* _Exercise instructions_:
Each line below needs to be repeated precisely as it is.

--- --- ---

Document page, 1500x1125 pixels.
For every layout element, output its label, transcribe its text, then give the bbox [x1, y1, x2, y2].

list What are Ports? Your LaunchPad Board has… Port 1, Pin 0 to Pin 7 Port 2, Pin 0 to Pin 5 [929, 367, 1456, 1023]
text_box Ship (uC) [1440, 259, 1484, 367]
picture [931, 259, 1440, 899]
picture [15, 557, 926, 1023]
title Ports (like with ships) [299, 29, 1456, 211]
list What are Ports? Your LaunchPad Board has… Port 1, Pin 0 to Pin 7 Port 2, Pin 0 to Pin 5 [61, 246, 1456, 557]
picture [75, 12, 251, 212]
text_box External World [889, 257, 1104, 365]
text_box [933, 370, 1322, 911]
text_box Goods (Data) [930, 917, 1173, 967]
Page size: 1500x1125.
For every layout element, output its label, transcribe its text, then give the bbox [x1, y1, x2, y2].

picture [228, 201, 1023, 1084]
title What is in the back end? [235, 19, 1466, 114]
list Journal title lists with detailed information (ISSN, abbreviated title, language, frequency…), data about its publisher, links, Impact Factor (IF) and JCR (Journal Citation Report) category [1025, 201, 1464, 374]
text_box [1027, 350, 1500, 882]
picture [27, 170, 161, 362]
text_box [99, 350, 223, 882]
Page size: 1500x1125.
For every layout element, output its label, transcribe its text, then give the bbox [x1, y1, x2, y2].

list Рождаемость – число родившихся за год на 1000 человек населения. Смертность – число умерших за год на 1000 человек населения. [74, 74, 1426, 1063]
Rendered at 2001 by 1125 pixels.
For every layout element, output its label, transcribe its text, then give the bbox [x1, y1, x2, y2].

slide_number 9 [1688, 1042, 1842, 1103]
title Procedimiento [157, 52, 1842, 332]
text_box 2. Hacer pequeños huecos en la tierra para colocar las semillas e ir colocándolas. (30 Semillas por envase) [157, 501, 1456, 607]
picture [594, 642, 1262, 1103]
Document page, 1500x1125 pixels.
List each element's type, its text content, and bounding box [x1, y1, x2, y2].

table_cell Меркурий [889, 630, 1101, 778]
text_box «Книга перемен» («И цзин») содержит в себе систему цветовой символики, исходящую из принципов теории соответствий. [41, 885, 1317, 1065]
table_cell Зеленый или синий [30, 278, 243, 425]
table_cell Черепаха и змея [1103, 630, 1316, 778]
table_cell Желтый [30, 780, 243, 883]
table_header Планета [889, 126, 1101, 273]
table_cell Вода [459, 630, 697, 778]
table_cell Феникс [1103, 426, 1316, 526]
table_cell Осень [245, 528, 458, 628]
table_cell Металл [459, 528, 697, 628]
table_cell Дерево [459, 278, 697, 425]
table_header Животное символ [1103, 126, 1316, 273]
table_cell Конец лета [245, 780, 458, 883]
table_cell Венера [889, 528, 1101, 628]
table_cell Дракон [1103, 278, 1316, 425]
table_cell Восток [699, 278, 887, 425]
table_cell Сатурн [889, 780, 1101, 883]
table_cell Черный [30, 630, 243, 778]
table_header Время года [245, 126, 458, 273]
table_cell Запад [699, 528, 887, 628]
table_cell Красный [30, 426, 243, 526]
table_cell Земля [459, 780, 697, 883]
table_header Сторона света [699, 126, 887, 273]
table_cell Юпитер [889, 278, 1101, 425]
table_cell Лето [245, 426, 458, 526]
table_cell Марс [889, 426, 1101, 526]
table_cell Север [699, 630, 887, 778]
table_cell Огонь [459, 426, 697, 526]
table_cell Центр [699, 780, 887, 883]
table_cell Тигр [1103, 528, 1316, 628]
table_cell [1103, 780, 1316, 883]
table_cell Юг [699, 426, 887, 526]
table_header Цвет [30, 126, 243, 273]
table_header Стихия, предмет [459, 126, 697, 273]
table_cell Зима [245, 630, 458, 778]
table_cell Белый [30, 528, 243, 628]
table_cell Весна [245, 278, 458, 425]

--- --- ---

* _Solution for this exercise_:
Document page, 1500x1125 pixels.
For every layout element, output its label, transcribe its text, then give the bbox [x1, y1, x2, y2].

list What are Ports? Your LaunchPad Board has… Port 1, Pin 0 to Pin 7 Port 2, Pin 0 to Pin 5 [929, 367, 1456, 1023]
text_box Ship (uC) [1440, 259, 1484, 367]
picture [931, 259, 1440, 899]
picture [15, 557, 926, 1023]
title Ports (like with ships) [299, 29, 1456, 211]
list What are Ports? Your LaunchPad Board has… Port 1, Pin 0 to Pin 7 Port 2, Pin 0 to Pin 5 [61, 246, 1456, 557]
picture [75, 12, 251, 212]
text_box External World [889, 257, 1104, 365]
text_box [933, 370, 1322, 911]
text_box Goods (Data) [930, 917, 1173, 967]
Page size: 1500x1125.
For every layout element, output its label, transcribe its text, then give the bbox [x1, y1, x2, y2].

picture [228, 201, 1023, 1084]
title What is in the back end? [235, 19, 1466, 114]
list Journal title lists with detailed information (ISSN, abbreviated title, language, frequency…), data about its publisher, links, Impact Factor (IF) and JCR (Journal Citation Report) category [1025, 201, 1464, 374]
text_box [1027, 350, 1500, 882]
picture [27, 170, 161, 362]
text_box [99, 350, 223, 882]
Page size: 1500x1125.
For every layout element, output its label, transcribe its text, then give the bbox [x1, y1, x2, y2].

list Рождаемость – число родившихся за год на 1000 человек населения. Смертность – число умерших за год на 1000 человек населения. [74, 74, 1426, 1063]
Rendered at 2001 by 1125 pixels.
For every layout element, output its label, transcribe its text, then give the bbox [x1, y1, x2, y2].

slide_number 9 [1688, 1042, 1842, 1103]
title Procedimiento [157, 52, 1842, 332]
text_box 2. Hacer pequeños huecos en la tierra para colocar las semillas e ir colocándolas. (30 Semillas por envase) [157, 501, 1456, 607]
picture [594, 642, 1262, 1103]
Document page, 1500x1125 pixels.
List each element's type, its text content, and bounding box [x1, y1, x2, y2].

table_cell Меркурий [889, 630, 1101, 778]
text_box «Книга перемен» («И цзин») содержит в себе систему цветовой символики, исходящую из принципов теории соответствий. [41, 885, 1317, 1065]
table_cell Зеленый или синий [30, 278, 243, 425]
table_cell Черепаха и змея [1103, 630, 1316, 778]
table_cell Желтый [30, 780, 243, 883]
table_header Планета [889, 126, 1101, 273]
table_cell Вода [459, 630, 697, 778]
table_cell Феникс [1103, 426, 1316, 526]
table_cell Осень [245, 528, 458, 628]
table_cell Металл [459, 528, 697, 628]
table_cell Дерево [459, 278, 697, 425]
table_header Животное символ [1103, 126, 1316, 273]
table_cell Конец лета [245, 780, 458, 883]
table_cell Венера [889, 528, 1101, 628]
table_cell Дракон [1103, 278, 1316, 425]
table_cell Восток [699, 278, 887, 425]
table_cell Сатурн [889, 780, 1101, 883]
table_cell Черный [30, 630, 243, 778]
table_header Время года [245, 126, 458, 273]
table_cell Запад [699, 528, 887, 628]
table_cell Красный [30, 426, 243, 526]
table_cell Земля [459, 780, 697, 883]
table_header Сторона света [699, 126, 887, 273]
table_cell Юпитер [889, 278, 1101, 425]
table_cell Лето [245, 426, 458, 526]
table_cell Марс [889, 426, 1101, 526]
table_cell Север [699, 630, 887, 778]
table_cell Огонь [459, 426, 697, 526]
table_cell Центр [699, 780, 887, 883]
table_cell Тигр [1103, 528, 1316, 628]
table_cell [1103, 780, 1316, 883]
table_cell Юг [699, 426, 887, 526]
table_header Цвет [30, 126, 243, 273]
table_header Стихия, предмет [459, 126, 697, 273]
table_cell Зима [245, 630, 458, 778]
table_cell Белый [30, 528, 243, 628]
table_cell Весна [245, 278, 458, 425]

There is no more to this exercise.